Вождь тауринов Урата-Хал произнес наконец:
— Мальчики могут многое… Фа-Дейк сказал слово о мире, и стал мир.
— Фа-Дейку дала силу и власть тарга, — уклончиво заметил маршал. — Дело не в мальчике, а в законах и обычаях нашей планеты.
— Тарга до этого была у многих, а слово сказал мальчик…
— Это так…
— А иногда не надо и слова. Хота-Змейка лишь молчал, и потому жив целый город.
— Вы правы, князь. Но я говорил о другом. Что мог сделать Фа-Дейк там, у себя, если он действительно умчался на своем Тире в древние времена? Кого мог спасти? Кому помочь? Что изменить?
— Кто знает. Когда колеблются весы, один смелый шаг, одно хорошее дело может стать последней крупинкой на чаше добра…
— Боюсь, что он не сумел бросить эту крупинку…
— Почему же?
— А потому, князь, что если бы он успел, все было бы иначе. Не было бы этих песков. Не было бы мертвых лесов… И нас с вами не было бы тоже, вместо нас родились бы другие люди.
— Кто знает… — опять сказал Урата-Хал. — Может быть, мы есть как раз потому, что он успел. Иначе могло не остаться никого…
Фа-Тамир устало проговорил:
— Все осталось… И мы, и пески. И колокола…
Фаддейка тряхнул головой, глянул на Юлю и улыбнулся. Глаза его опять золотисто просветлели, но в глубине их еще пряталась печаль.
Чтобы прогнать эту печаль, Юля весело сказала:
— Ой, Фаддейка, а я только что твой портрет видела!
— Где?
— На выставке цветов.
Он непонимающе замигал.
Юля засмеялась:
— Оранжевый букет с крапинками, а называется «Фаддейка Сеткин». Очень похоже.

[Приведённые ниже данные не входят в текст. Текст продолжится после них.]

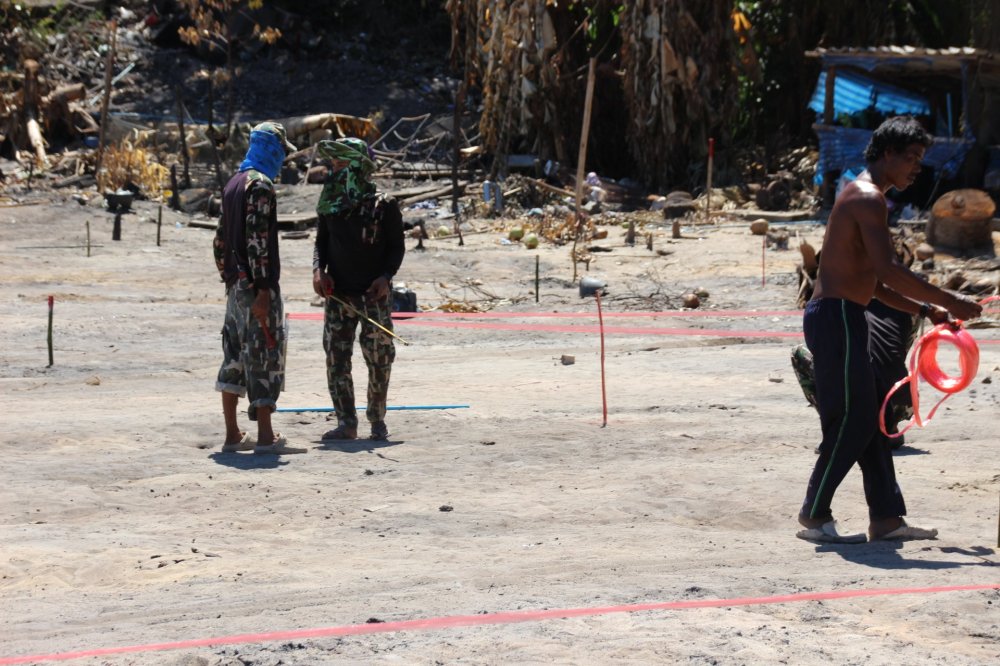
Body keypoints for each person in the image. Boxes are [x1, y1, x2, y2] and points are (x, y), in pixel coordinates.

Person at [796, 116, 982, 544]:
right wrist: (951, 300)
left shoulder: (865, 196)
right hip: (837, 318)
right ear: (886, 154)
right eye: (911, 157)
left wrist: (928, 311)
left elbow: (875, 285)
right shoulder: (867, 197)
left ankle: (886, 519)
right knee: (853, 419)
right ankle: (814, 513)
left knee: (874, 417)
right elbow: (889, 270)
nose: (917, 167)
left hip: (846, 316)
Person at [213, 121, 306, 455]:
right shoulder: (261, 185)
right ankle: (266, 437)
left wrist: (232, 279)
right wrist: (262, 289)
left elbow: (220, 242)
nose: (282, 158)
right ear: (272, 149)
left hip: (236, 287)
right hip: (257, 287)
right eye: (281, 151)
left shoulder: (233, 183)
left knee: (234, 355)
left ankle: (232, 435)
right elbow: (258, 242)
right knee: (263, 354)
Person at [312, 138, 405, 441]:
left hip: (373, 296)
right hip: (338, 296)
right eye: (333, 164)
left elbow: (396, 247)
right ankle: (346, 423)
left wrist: (386, 277)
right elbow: (321, 242)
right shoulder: (330, 202)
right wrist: (318, 271)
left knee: (379, 359)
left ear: (358, 166)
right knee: (336, 359)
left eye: (341, 164)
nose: (335, 170)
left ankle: (377, 420)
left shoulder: (384, 204)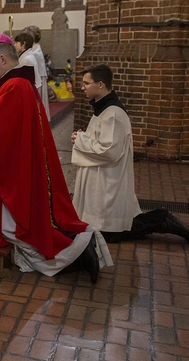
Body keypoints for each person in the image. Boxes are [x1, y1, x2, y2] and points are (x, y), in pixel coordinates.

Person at [0, 40, 112, 283]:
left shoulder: (14, 86)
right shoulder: (19, 84)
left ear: (3, 60)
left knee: (13, 228)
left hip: (16, 171)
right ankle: (78, 250)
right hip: (23, 162)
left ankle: (76, 253)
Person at [71, 64, 189, 242]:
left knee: (111, 232)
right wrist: (82, 136)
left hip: (108, 179)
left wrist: (80, 140)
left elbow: (109, 151)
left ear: (100, 84)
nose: (82, 87)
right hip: (101, 177)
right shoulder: (103, 108)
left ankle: (161, 220)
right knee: (106, 228)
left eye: (86, 83)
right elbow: (100, 139)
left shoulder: (114, 113)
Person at [14, 31, 50, 120]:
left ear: (23, 44)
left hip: (30, 91)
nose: (15, 45)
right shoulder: (26, 56)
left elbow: (26, 80)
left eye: (16, 42)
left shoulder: (27, 59)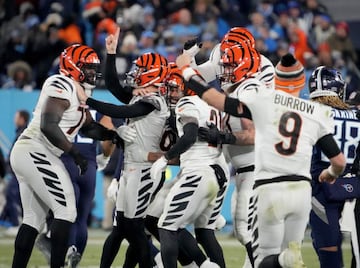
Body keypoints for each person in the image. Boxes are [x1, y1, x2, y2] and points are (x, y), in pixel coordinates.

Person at [175, 50, 346, 267]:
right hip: (302, 191)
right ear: (301, 83)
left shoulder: (263, 101)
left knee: (265, 256)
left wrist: (187, 71)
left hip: (270, 187)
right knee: (289, 250)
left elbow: (215, 99)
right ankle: (286, 258)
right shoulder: (315, 113)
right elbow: (339, 161)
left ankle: (283, 260)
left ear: (277, 80)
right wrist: (330, 173)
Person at [9, 43, 123, 268]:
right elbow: (48, 125)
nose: (93, 72)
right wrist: (75, 153)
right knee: (67, 210)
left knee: (33, 220)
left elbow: (89, 127)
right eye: (88, 68)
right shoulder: (60, 83)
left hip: (36, 153)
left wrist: (112, 135)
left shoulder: (79, 90)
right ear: (73, 66)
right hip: (36, 149)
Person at [77, 27, 169, 268]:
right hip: (129, 169)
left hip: (144, 170)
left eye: (141, 70)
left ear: (153, 75)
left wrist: (88, 101)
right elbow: (114, 87)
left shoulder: (156, 100)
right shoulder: (141, 96)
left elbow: (123, 111)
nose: (135, 73)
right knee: (121, 229)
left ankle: (155, 262)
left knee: (134, 227)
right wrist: (111, 53)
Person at [149, 62, 230, 267]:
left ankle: (200, 264)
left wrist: (165, 158)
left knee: (167, 226)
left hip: (198, 173)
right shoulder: (213, 105)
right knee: (205, 232)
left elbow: (191, 134)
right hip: (217, 171)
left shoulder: (188, 103)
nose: (172, 92)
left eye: (175, 87)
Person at [308, 66, 360, 268]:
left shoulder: (310, 113)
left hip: (321, 185)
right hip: (353, 187)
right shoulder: (356, 114)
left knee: (329, 253)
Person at [0, 110, 30, 234]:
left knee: (12, 195)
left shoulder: (23, 133)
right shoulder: (20, 132)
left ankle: (17, 224)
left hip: (19, 172)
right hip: (17, 171)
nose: (14, 119)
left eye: (16, 117)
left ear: (22, 119)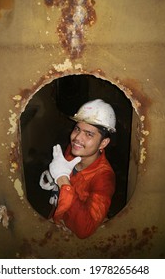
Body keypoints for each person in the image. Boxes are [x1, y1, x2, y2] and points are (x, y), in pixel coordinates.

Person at [39, 99, 116, 239]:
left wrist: (62, 179)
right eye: (77, 129)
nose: (77, 138)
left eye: (89, 134)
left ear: (103, 143)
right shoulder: (74, 150)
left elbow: (85, 229)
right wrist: (53, 179)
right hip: (58, 218)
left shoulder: (104, 178)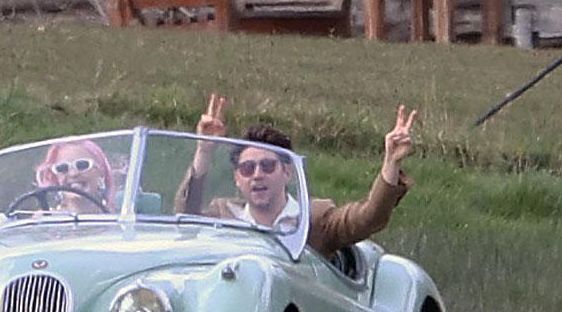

Он хмыкнул и спросил недовольно:
— Кто это придумал?
— Женя Зайцева. Ты ее знаешь?
Фаддейка сперва чуть вздрогнул, потом досадливо сказал:
— Понятия не имею. Какая Зайцева?
— Ну, тебе лучше знать.
— Не знаю… Ой, это, наверно, Жека-Артистка! Она у нас на плоту штурманом была!.. Я и не знал, что у нее такая хорошая фамилия.
— Хорошая? — удивилась Юля.
— Ну… знакомая. У нас в классе один Зайцев был. Уехал потом…
— Друг? — осторожно спросила Юля.
Фаддейка тихо помотал головой:
— Нет, просто… — Он улыбнулся: — Я один раз пошел за него, чтоб укол поставили, потому что он… ну, не хотел он. Сделал, а потом говорю: «Не ходи, я уже, вместо тебя». А он говорит: «А сам-то как пойдешь за себя? Тебя же сразу узнают, когда второй раз увидят!» И пошел тоже, с моей фамилией. Смешно так… А через два дня уехал, насовсем.
— Может быть, еще встретитесь, — сказала Юля.
— Может быть… Юль, ты про песню о рыжем коне смотри не забудь.
— Не забуду… А в этой истории с уколом ты не прав.
— Почему? — слегка ощетинился он.
— Подумай своей головой. Ты его спасал от пустяшной боли, а укол этот спасает человека от самых больших болезней. Что важнее? И если бы он без прививки остался, а потом заболел, тогда что? Из-за тебя…
— Ну… — Фаддейка посопел и вскинул веселые глаза. — Ничего же не случилось. Он оказался смелый в конце концов… А в уколы я не верю, глупости это.
— Почему же глупости!
— Конечно… Как получается! Чтобы спасти человека от большой болезни, надо загнать в него маленькую заразу. Разве так может быть?
— Может.
— Значит, чтобы человек не стал настоящим предателем, он должен сделать, что ли, маленькое предательство?